[Opening STUDY MATERIAL section]

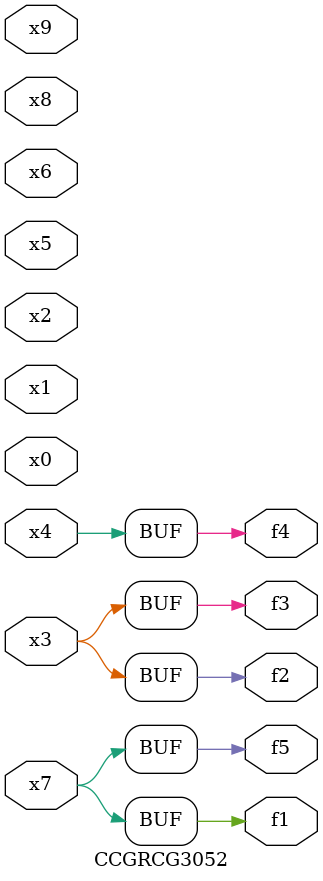
<source format=v>
module CCGRCG3052(
	input x0, x1, x2, x3, x4, x5, x6, x7, x8, x9,
	output f1, f2, f3, f4, f5
);
	assign f1 = x7;
	assign f2 = x3;
	assign f3 = x3;
	assign f4 = x4;
	assign f5 = x7;
endmodule

</source>
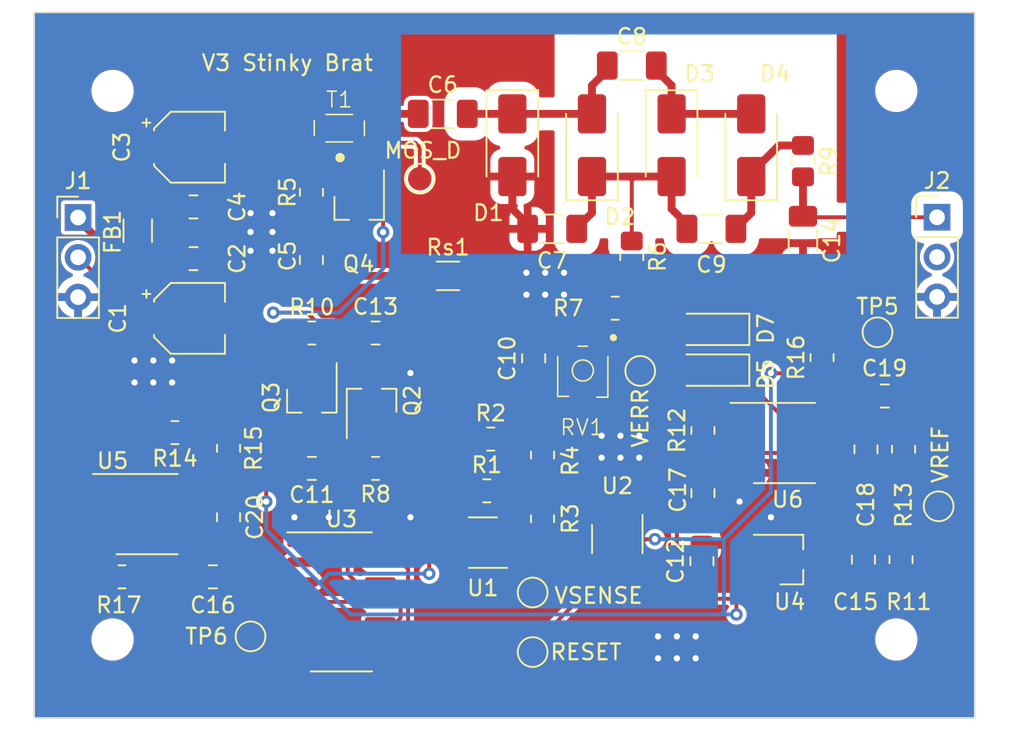
<source format=kicad_pcb>
(kicad_pcb (version 20221018) (generator pcbnew)

  (general
    (thickness 1.6)
  )

  (paper "A4")
  (layers
    (0 "F.Cu" signal)
    (31 "B.Cu" signal)
    (32 "B.Adhes" user "B.Adhesive")
    (33 "F.Adhes" user "F.Adhesive")
    (34 "B.Paste" user)
    (35 "F.Paste" user)
    (36 "B.SilkS" user "B.Silkscreen")
    (37 "F.SilkS" user "F.Silkscreen")
    (38 "B.Mask" user)
    (39 "F.Mask" user)
    (40 "Dwgs.User" user "User.Drawings")
    (41 "Cmts.User" user "User.Comments")
    (42 "Eco1.User" user "User.Eco1")
    (43 "Eco2.User" user "User.Eco2")
    (44 "Edge.Cuts" user)
    (45 "Margin" user)
    (46 "B.CrtYd" user "B.Courtyard")
    (47 "F.CrtYd" user "F.Courtyard")
    (48 "B.Fab" user)
    (49 "F.Fab" user)
    (50 "User.1" user)
    (51 "User.2" user)
    (52 "User.3" user)
    (53 "User.4" user)
    (54 "User.5" user)
    (55 "User.6" user)
    (56 "User.7" user)
    (57 "User.8" user)
    (58 "User.9" user)
  )

  (setup
    (pad_to_mask_clearance 0)
    (pcbplotparams
      (layerselection 0x00010fc_ffffffff)
      (plot_on_all_layers_selection 0x0000000_00000000)
      (disableapertmacros false)
      (usegerberextensions false)
      (usegerberattributes true)
      (usegerberadvancedattributes true)
      (creategerberjobfile true)
      (dashed_line_dash_ratio 12.000000)
      (dashed_line_gap_ratio 3.000000)
      (svgprecision 4)
      (plotframeref false)
      (viasonmask false)
      (mode 1)
      (useauxorigin false)
      (hpglpennumber 1)
      (hpglpenspeed 20)
      (hpglpendiameter 15.000000)
      (dxfpolygonmode true)
      (dxfimperialunits true)
      (dxfusepcbnewfont true)
      (psnegative false)
      (psa4output false)
      (plotreference true)
      (plotvalue true)
      (plotinvisibletext false)
      (sketchpadsonfab false)
      (subtractmaskfromsilk false)
      (outputformat 1)
      (mirror false)
      (drillshape 1)
      (scaleselection 1)
      (outputdirectory "")
    )
  )

  (net 0 "")
  (net 1 "VCC")
  (net 2 "GND")
  (net 3 "/VPR")
  (net 4 "Net-(C5-Pad1)")
  (net 5 "/RFEED_H")
  (net 6 "/VTR_SEC")
  (net 7 "Net-(D1-K)")
  (net 8 "Net-(D2-K)")
  (net 9 "Net-(D3-K)")
  (net 10 "Net-(C10-Pad1)")
  (net 11 "Net-(D4-K)")
  (net 12 "/GATE")
  (net 13 "VPP")
  (net 14 "/VREF")
  (net 15 "Net-(U5-CV)")
  (net 16 "Net-(U5-THR)")
  (net 17 "/VFEED")
  (net 18 "Net-(D5-K)")
  (net 19 "Net-(C19-Pad1)")
  (net 20 "/VERR")
  (net 21 "Net-(D7-K)")
  (net 22 "/ENABLE")
  (net 23 "unconnected-(J2-Pin_2-Pad2)")
  (net 24 "Net-(Q2-B)")
  (net 25 "Net-(Q2-E)")
  (net 26 "/MOS_D")
  (net 27 "Net-(U1-+)")
  (net 28 "Net-(U1--)")
  (net 29 "/VSENSE")
  (net 30 "/SR_Q")
  (net 31 "/SR_R")
  (net 32 "/SR_S")
  (net 33 "Net-(U6A--)")
  (net 34 "Net-(U5-DIS)")
  (net 35 "/SR_NQ")
  (net 36 "Net-(TP6-Pad1)")

  (footprint "Package_TO_SOT_SMD:SOT-23_Handsoldering" (layer "F.Cu") (at 135.07 100.8375 -90))

  (footprint "Package_SO:SOIC-14_3.9x8.7mm_P1.27mm" (layer "F.Cu") (at 133.93625 125.97375))

  (footprint "MountingHole:MountingHole_2.2mm_M2_DIN965" (layer "F.Cu") (at 169.33625 93.37375))

  (footprint "Resistor_SMD:R_0805_2012Metric_Pad1.20x1.40mm_HandSolder" (layer "F.Cu") (at 126.73625 116.17375 90))

  (footprint "Capacitor_SMD:CP_Elec_4x5.4" (layer "F.Cu") (at 124.24475 96.96375))

  (footprint "Package_SO:SOIC-8_3.9x4.9mm_P1.27mm" (layer "F.Cu") (at 162.2 115.8375))

  (footprint "Package_SO:SOIC-8_3.9x4.9mm_P1.27mm" (layer "F.Cu") (at 121.53625 120.37375))

  (footprint "TestPoint:TestPoint_Pad_D1.5mm" (layer "F.Cu") (at 146.13625 129.17375))

  (footprint "TestPoint:TestPoint_Pad_D1.5mm" (layer "F.Cu") (at 168.13625 108.77375))

  (footprint "Package_TO_SOT_SMD:SOT-23_Handsoldering" (layer "F.Cu") (at 135.86 113.1375 90))

  (footprint "Resistor_SMD:R_0805_2012Metric_Pad1.20x1.40mm_HandSolder" (layer "F.Cu") (at 151.4 107.2375 180))

  (footprint "Capacitor_SMD:C_0805_2012Metric_Pad1.18x1.45mm_HandSolder" (layer "F.Cu") (at 124.49875 100.77375))

  (footprint "Diode_SMD:D_SOD-123" (layer "F.Cu") (at 157.6 111.1875 180))

  (footprint "Diode_SMD:D_SMA" (layer "F.Cu") (at 160.08 96.8375 90))

  (footprint "MountingHole:MountingHole_2.2mm_M2_DIN965" (layer "F.Cu") (at 119.33625 93.37375))

  (footprint "Capacitor_SMD:C_0805_2012Metric_Pad1.18x1.45mm_HandSolder" (layer "F.Cu") (at 124.49875 104.07575))

  (footprint "lcsc_misc:ATB322524-0110-T000" (layer "F.Cu") (at 133.8 95.78))

  (footprint "Resistor_SMD:R_0805_2012Metric_Pad1.20x1.40mm_HandSolder" (layer "F.Cu") (at 169.8 116.2375 90))

  (footprint "Diode_SMD:D_SMA" (layer "F.Cu") (at 149.92 96.8375 90))

  (footprint "TestPoint:TestPoint_Pad_D1.5mm" (layer "F.Cu") (at 153 111.2375))

  (footprint "Resistor_SMD:R_0805_2012Metric_Pad1.20x1.40mm_HandSolder" (layer "F.Cu") (at 119.93625 124.37375))

  (footprint "Capacitor_SMD:C_0805_2012Metric_Pad1.18x1.45mm_HandSolder" (layer "F.Cu") (at 126.73625 120.57375 -90))

  (footprint "Package_TO_SOT_SMD:SOT-23_Handsoldering" (layer "F.Cu") (at 162.6375 123.275))

  (footprint "Capacitor_SMD:C_0805_2012Metric_Pad1.18x1.45mm_HandSolder" (layer "F.Cu") (at 167.4 116.2375 90))

  (footprint "Capacitor_SMD:C_0805_2012Metric_Pad1.18x1.45mm_HandSolder" (layer "F.Cu") (at 132.022 104.162 -90))

  (footprint "Resistor_SMD:R_0805_2012Metric_Pad1.20x1.40mm_HandSolder" (layer "F.Cu") (at 163.382 97.8535 -90))

  (footprint "Package_TO_SOT_SMD:SOT-23-5_HandSoldering" (layer "F.Cu") (at 151.53625 121.97375 -90))

  (footprint "Resistor_SMD:R_0805_2012Metric_Pad1.20x1.40mm_HandSolder" (layer "F.Cu") (at 152.46 103.9495 -90))

  (footprint "Package_TO_SOT_SMD:SOT-23-5_HandSoldering" (layer "F.Cu") (at 142.95725 122.18975 180))

  (footprint "TestPoint:TestPoint_Pad_D1.5mm" (layer "F.Cu") (at 146.13625 125.37375))

  (footprint "Capacitor_SMD:C_1206_3216Metric_Pad1.33x1.80mm_HandSolder" (layer "F.Cu") (at 147.38 102.1715))

  (footprint "Capacitor_SMD:C_1206_3216Metric_Pad1.33x1.80mm_HandSolder" (layer "F.Cu") (at 152.46 91.7575))

  (footprint "TestPoint:TestPoint_Pad_D1.5mm" (layer "F.Cu") (at 172.0375 119.875))

  (footprint "Resistor_SMD:R_1206_3216Metric_Pad1.30x1.75mm_HandSolder" (layer "F.Cu") (at 140.73625 105.17375))

  (footprint "Capacitor_SMD:C_0805_2012Metric_Pad1.18x1.45mm_HandSolder" (layer "F.Cu") (at 132.05 117.4555))

  (footprint "Resistor_SMD:R_0805_2012Metric_Pad1.20x1.40mm_HandSolder" (layer "F.Cu") (at 157 115.0375 90))

  (footprint "Capacitor_SMD:C_0805_2012Metric_Pad1.18x1.45mm_HandSolder" (layer "F.Cu") (at 125.73625 124.37375))

  (footprint "MountingHole:MountingHole_2.2mm_M2_DIN965" (layer "F.Cu") (at 169.33625 128.37375))

  (footprint "Capacitor_SMD:C_0805_2012Metric_Pad1.18x1.45mm_HandSolder" (layer "F.Cu") (at 136.114 108.8195))

  (footprint "Capacitor_SMD:C_1206_3216Metric_Pad1.33x1.80mm_HandSolder" (layer "F.Cu") (at 140.4 94.8375))

  (footprint "Package_TO_SOT_SMD:SOT-23_Handsoldering" (layer "F.Cu") (at 132.05 113.1375 -90))

  (footprint "MountingHole:MountingHole_2.2mm_M2_DIN965" (layer "F.Cu") (at 119.33625 128.37375))

  (footprint "Capacitor_SMD:C_0805_2012Metric_Pad1.18x1.45mm_HandSolder" (layer "F.Cu") (at 156.93625 123.37375 90))

  (footprint "Resistor_SMD:R_0805_2012Metric_Pad1.20x1.40mm_HandSolder" (layer "F.Cu") (at 136.114 117.4555 180))

  (footprint "Resistor_SMD:R_0805_2012Metric_Pad1.20x1.40mm_HandSolder" (layer "F.Cu") (at 164.6 110.3875 90))

  (footprint "Resistor_SMD:R_0805_2012Metric_Pad1.20x1.40mm_HandSolder" (layer "F.Cu") (at 132.05 108.8195))

  (footprint "Resistor_SMD:R_0805_2012Metric_Pad1.20x1.40mm_HandSolder" (layer "F.Cu") (at 146.76725 120.66575 90))

  (footprint "Capacitor_SMD:C_1206_3216Metric_Pad1.33x1.80mm_HandSolder" (layer "F.Cu") (at 157.54 102.1715))

  (footprint "TestPoint:TestPoint_Pad_D1.5mm" (layer "F.Cu") (at 128.13625 128.17375))

  (footprint "Resistor_SMD:R_0805_2012Metric_Pad1.20x1.40mm_HandSolder" (layer "F.Cu") (at 132.022 99.844 -90))

  (footprint "Resistor_SMD:R_1206_3216Metric_Pad1.30x1.75mm_HandSolder" (layer "F.Cu") (at 120.94275 102.29775 90))

  (footprint "Resistor_SMD:R_0805_2012Metric_Pad1.20x1.40mm_HandSolder" (layer "F.Cu") (at 169.6375 123.275 90))

  (footprint "Capacitor_SMD:C_0805_2012Metric_Pad1.18x1.45mm_HandSolder" (layer "F.Cu") (at 167.2375 123.275 -90))

  (footprint "Capacitor_SMD:C_1206_3216Metric_Pad1.33x1.80mm_HandSolder" (layer "F.Cu") (at 163.382 102.9335 -90))

  (footprint "Capacitor_SMD:C_0805_2012Metric_Pad1.18x1.45mm_HandSolder" (layer "F.Cu") (at 146.2 110.4375 90))

  (footprint "Diode_SMD:D_SOD-123" (layer "F.Cu") (at 157.6 108.5875 180))

  (footprint "Diode_SMD:D_SMA" (layer "F.Cu") (at 144.84 96.8375 -90))

  (footprint "Capacitor_SMD:CP_Elec_4x5.4" (layer "F.Cu")
    (tstamp e333598c-2b13-413b-ba02-28890bca8010)
    (at 124.24475 107.88575)
    (descr "SMD capacitor, aluminum electrolytic, Panasonic A5 / Nichicon, 4.0x5.4mm")
    (tags "capacitor electrolytic")
    (property "LCSC" "C72485")
    (property "Sheetfile" "geiger_counter.kicad_sch")
    (property "Sheetname" "")
    (property "ki_description" "Polarized capacitor, small symbol")
    (property "ki_keywords" "cap capacitor")
    (path "/0404899c-a4cd-4ebe-9f35-13578df950e4")
    (attr smd)
    (fp_text reference "C1" (at -4.572 0 90) (layer "F.SilkS")
        (effects (font (size 1 1) (thickness 0.15)))
      (tstamp c9da590f-d260-4e85-91c6-e5a6b942e382)
    )
    (fp_text value "10u" (at 0 3.2) (layer "F.Fab")
        (effects (font (size 1 1) (thickness 0.15)))
      (tstamp b900925d-6157-4f93-9755-24250dd85198)
    )
    (fp_text user "${REFERENCE}" (at 0 0) (layer "F.Fab")
        (effects (font (size 0.8 0.8) (thickness 0.12)))
      (tstamp 0ae42782-1e39-4f3e-92f6-4737a78a6fd1)
    )
    (fp_line (start -3 -1.56) (end -2.5 -1.56)
      (stroke (width 0.12) (type solid)) (layer "F.SilkS") (tstamp a2995ac7-dc1d-4048-ad91-c6058d9ceae3))
    (fp_line (start -2.75 -1.81) (end -2.75 -1.31)
      (stroke (width 0.12) (type solid)) (layer "F.SilkS") (tstamp ef0e3488-6c23-4f45-ba6c-ffeecb64b858))
    (fp_line (start -2.26 -1.195563) (end -2.26 -1.06)
      (stroke (width 0.12) (type solid)) (layer "F.SilkS") (tstamp 0377ae51-ed49-40c7-8690-5d1f41f7f1c7))
    (fp_line (start -2.26 -1.195563) (end -1.195563 -2.26)
      (stroke (width 0.12) (type solid)) (layer "F.SilkS") (tstamp 0f78a080-3057-4293-b3c0-053dfb1492e0))
    (fp_line (start -2.26 1.195563) (end -2.26 1.06)
      (stroke (width 0.12) (type solid)) (layer "F.SilkS") (tstamp 01120bdf-331f-4766-92b9-c0b978fbf202))
    (fp_line (start -2.26 1.195563) (end -1.195563 2.26)
      (stroke (width 0.12) (type solid)) (layer "F.SilkS") (tstamp 9ef4d86b-e79c-4251-8c74-f9c3ae0712af))
    (fp_line (start -1.195563 -2.26) (end 2.26 -2.26)
      (stroke (width 0.12) (type solid)) (layer "F.SilkS") (tstamp 609d22fc-d211-489e-833d-d4f8618e844b))
    (fp_line (start -1.195563 2.26) (end 2.26 2.26)
      (stroke (width 0.12) (type solid)) (layer "F.SilkS") (tstamp 57fc2ade-c904-4afe-8ec2-699a3018e61a))
    (fp_line (start 2.26 -2.26) (end 2.26 -1.06)
      (stroke (width 0.12) (type solid)) (layer "F.SilkS") (tstamp 5d8e2bfc-84df-4897-9fb4-e898ec07393d))
    (fp_line (start 2.26 2.26) (end 2.26 1.06)
      (stroke (width 0.12) (type solid)) (layer "F.SilkS") (tstamp b0f9194d-df94-4541-93a5-42f9c5ab1bbe))
    (fp_line (start -3.35 -1.05) (end -3.35 1.05)
      (stroke (width 0.05) (type solid)) (layer "F.CrtYd") (tstamp d7e5f682-cf6a-4ee9-a4a5-e1e8e0baf2ab))
    (fp_line (start -3.35 1.05) (end -2.4 1.05)
      (stroke (width 0.05) (type solid)) (layer "F.CrtYd") (tstamp 88f7f15e-8891-472f-ab10-ace65f3991e7))
    (fp_line (start -2.4 -1.25) (end -2.4 -1.05)
      (stroke (width 0.05) (type solid)) (layer "F.CrtYd") (tstamp 57488a9b-62eb-4234-9945-54ae389f9354))
    (fp_line (start -2.4 -1.25) (end -1.25 -2.4)
      (stroke (width 0.05) (type solid)) (layer "F.CrtYd") (tstamp 6c85d086-3c6e-4ccf-9e36-694a8634f1a7))
    (fp_line (start -2.4 -1.05) (end -3.35 -1.05)
      (stroke (width 0.05) (type solid)) (layer "F.CrtYd") (tstamp fb65d7bf-14bd-4188-a683-a48a29fee53d))
    (fp_line (start -2.4 1.05) (end -2.4 1.25)
      (stroke (width 0.05) (type solid)) (
... [396257 chars truncated]
</source>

[Closing STUDY MATERIAL section]

● **WORK REQUIRED**: Beginning with the line that contains "(fp_line (start -3.35 -1.05)", return every line to the end of the listing, unchanged, and nothing else.

● **PROBLEM SOLUTION**:
    (fp_line (start -3.35 -1.05) (end -3.35 1.05)
      (stroke (width 0.05) (type solid)) (layer "F.CrtYd") (tstamp d7e5f682-cf6a-4ee9-a4a5-e1e8e0baf2ab))
    (fp_line (start -3.35 1.05) (end -2.4 1.05)
      (stroke (width 0.05) (type solid)) (layer "F.CrtYd") (tstamp 88f7f15e-8891-472f-ab10-ace65f3991e7))
    (fp_line (start -2.4 -1.25) (end -2.4 -1.05)
      (stroke (width 0.05) (type solid)) (layer "F.CrtYd") (tstamp 57488a9b-62eb-4234-9945-54ae389f9354))
    (fp_line (start -2.4 -1.25) (end -1.25 -2.4)
      (stroke (width 0.05) (type solid)) (layer "F.CrtYd") (tstamp 6c85d086-3c6e-4ccf-9e36-694a8634f1a7))
    (fp_line (start -2.4 -1.05) (end -3.35 -1.05)
      (stroke (width 0.05) (type solid)) (layer "F.CrtYd") (tstamp fb65d7bf-14bd-4188-a683-a48a29fee53d))
    (fp_line (start -2.4 1.05) (end -2.4 1.25)
      (stroke (width 0.05) (type solid)) (
... [396257 chars truncated]
</source>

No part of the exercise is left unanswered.